The first thread runs through fine, but all subsequent threads the utilize the cursor output the following error:

  File "/usr/local/lib/python2.7/dist-packages/pymongo/cursor.py", line 668, in __send_message
    assert response["starting_from"] == self.__retrieved
AssertionError

Rewinding, it would seem, has no effect. Is this because the cursors are passed in by reference? Would they too need to be contained within a queue to preserve lock status? Is it even possible to do something like this with mongo cursors? It would be nice if I could, since it would make the processing of the search criteria much more performant to have it executed concurrently.

DeaconDesperado
  • 9,977
  • 9
  • 47
  • 77

2 Answers2

2

You can't freely share any object with changing state between threads unless it's specifically designed to allow it. A pymongo cursor is not designed for this.

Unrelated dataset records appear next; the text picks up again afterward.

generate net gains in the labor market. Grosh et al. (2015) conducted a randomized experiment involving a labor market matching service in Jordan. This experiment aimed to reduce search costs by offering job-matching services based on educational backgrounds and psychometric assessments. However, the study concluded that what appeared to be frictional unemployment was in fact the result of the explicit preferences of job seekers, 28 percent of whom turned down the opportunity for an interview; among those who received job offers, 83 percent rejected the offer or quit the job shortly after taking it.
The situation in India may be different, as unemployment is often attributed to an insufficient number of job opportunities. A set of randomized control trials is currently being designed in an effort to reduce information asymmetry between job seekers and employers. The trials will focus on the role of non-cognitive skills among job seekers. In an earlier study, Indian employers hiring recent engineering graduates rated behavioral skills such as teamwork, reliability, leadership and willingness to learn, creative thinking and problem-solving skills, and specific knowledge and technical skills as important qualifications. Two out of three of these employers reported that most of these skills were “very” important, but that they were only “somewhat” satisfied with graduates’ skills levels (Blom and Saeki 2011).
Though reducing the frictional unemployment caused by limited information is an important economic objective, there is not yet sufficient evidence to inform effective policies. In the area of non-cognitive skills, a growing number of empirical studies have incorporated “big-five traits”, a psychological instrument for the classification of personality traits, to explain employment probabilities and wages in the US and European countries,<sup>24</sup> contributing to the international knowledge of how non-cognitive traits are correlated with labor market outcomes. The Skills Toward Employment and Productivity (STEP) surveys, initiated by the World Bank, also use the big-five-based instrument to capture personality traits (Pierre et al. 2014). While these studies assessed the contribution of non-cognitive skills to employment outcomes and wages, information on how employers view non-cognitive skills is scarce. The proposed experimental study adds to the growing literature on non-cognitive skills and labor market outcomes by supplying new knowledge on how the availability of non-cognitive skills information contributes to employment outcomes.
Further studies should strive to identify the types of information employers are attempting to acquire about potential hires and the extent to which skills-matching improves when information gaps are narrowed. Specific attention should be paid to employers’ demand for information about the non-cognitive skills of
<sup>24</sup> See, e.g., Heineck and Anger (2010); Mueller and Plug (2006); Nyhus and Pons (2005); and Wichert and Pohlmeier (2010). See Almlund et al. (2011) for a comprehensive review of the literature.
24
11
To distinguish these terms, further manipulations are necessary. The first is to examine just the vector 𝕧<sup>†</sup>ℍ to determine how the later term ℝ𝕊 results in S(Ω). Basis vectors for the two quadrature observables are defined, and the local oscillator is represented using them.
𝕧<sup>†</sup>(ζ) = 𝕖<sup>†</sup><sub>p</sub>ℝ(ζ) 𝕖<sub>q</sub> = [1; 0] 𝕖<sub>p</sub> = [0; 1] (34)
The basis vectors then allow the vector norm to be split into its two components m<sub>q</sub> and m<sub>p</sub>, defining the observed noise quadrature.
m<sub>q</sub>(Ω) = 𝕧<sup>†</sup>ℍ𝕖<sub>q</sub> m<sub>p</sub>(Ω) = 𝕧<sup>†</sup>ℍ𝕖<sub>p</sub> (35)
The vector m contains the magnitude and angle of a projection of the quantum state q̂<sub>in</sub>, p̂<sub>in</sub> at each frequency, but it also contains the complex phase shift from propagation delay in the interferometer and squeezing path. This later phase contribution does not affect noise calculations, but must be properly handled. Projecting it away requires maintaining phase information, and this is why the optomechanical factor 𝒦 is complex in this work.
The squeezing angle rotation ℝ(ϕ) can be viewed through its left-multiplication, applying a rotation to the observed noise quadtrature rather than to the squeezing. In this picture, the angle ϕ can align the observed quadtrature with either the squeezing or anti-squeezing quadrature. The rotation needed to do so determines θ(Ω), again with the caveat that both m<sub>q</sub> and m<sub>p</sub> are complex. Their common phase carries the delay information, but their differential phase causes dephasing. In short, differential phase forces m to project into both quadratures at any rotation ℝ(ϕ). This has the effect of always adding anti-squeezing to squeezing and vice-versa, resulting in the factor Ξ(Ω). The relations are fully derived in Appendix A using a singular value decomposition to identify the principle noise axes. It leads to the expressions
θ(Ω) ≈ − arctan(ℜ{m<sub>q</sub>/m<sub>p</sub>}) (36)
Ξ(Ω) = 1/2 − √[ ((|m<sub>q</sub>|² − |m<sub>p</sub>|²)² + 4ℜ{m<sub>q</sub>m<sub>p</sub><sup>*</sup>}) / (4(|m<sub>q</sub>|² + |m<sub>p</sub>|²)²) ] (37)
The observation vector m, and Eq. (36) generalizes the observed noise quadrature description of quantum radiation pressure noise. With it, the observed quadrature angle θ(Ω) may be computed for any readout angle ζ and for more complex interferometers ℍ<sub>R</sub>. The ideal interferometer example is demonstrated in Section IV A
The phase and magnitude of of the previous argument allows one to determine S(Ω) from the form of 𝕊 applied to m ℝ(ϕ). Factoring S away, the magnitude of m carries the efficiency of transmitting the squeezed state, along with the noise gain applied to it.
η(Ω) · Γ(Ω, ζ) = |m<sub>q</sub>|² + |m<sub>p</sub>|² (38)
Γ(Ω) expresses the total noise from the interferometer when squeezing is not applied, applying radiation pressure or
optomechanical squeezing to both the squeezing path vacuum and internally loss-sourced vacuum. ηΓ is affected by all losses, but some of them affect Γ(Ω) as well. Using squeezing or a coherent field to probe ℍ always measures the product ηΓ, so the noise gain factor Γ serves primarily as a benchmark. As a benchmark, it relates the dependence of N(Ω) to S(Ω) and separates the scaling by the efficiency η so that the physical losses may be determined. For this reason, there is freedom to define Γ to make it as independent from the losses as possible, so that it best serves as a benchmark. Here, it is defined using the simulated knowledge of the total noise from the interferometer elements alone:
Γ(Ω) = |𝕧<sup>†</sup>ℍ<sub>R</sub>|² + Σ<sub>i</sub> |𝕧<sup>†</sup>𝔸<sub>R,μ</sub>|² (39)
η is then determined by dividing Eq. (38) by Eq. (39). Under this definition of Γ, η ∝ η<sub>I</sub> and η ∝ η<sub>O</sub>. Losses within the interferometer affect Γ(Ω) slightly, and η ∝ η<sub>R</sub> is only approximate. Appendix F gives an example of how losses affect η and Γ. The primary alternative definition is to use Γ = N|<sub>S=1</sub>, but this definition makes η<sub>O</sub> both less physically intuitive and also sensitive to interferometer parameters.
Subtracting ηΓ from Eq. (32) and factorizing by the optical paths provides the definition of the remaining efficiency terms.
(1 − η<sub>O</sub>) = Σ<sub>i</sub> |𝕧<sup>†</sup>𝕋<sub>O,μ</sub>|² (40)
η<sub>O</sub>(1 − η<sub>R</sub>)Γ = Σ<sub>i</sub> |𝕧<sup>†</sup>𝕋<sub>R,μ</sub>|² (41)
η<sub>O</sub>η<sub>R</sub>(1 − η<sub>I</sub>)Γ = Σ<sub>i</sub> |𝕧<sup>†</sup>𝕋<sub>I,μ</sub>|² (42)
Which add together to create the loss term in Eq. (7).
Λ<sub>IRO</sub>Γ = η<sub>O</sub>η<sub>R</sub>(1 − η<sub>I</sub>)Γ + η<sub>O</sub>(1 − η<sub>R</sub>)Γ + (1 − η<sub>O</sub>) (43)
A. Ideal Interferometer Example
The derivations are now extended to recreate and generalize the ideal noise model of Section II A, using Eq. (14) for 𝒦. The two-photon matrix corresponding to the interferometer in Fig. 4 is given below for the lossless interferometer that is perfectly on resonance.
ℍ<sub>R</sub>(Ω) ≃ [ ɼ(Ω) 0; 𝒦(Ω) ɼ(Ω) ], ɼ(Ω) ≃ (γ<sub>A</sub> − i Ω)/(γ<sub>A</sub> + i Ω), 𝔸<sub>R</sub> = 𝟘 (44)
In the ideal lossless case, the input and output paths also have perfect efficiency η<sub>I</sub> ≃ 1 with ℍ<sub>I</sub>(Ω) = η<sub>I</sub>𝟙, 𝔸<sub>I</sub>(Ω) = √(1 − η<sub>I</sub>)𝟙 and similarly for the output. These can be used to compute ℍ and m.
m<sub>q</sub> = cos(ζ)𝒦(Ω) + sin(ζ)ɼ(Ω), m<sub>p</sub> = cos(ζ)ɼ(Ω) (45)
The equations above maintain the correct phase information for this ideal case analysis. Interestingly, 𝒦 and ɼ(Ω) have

What you can do is clone the cursor and then provide each thread with its own cloned copy of the cursor. See cursor.clone.

JohnnyHK
  • 305,182
  • 66
  • 621
  • 471
  • Thanks, looks good! Do you know of any reason the `copy`/`deepcopy` mods don't call this method in the case of cursors? Is this something I should consider filing on the pymongo JIRA? – DeaconDesperado Oct 23 '12 at 16:18
  • They don't call it because they only look for the `__copy__()` and `__deepcopy__()` methods of a class and I don't see those defined for `cursor`. – JohnnyHK Oct 23 '12 at 16:30
0

Elaborating on @JohnnyHK's answer:

According to this answer, the cursor lives serverside. Any incrementing operations done are reflected on the server-side and so copying the cursor in a second thread is (in a way) like copying a URL in the second thread, not an object/list of objects. I.e. the cursor is a pointer to data in the database and can't be copied except by copying it on the server side.. Hence, you should use cursor.clone as mentioned.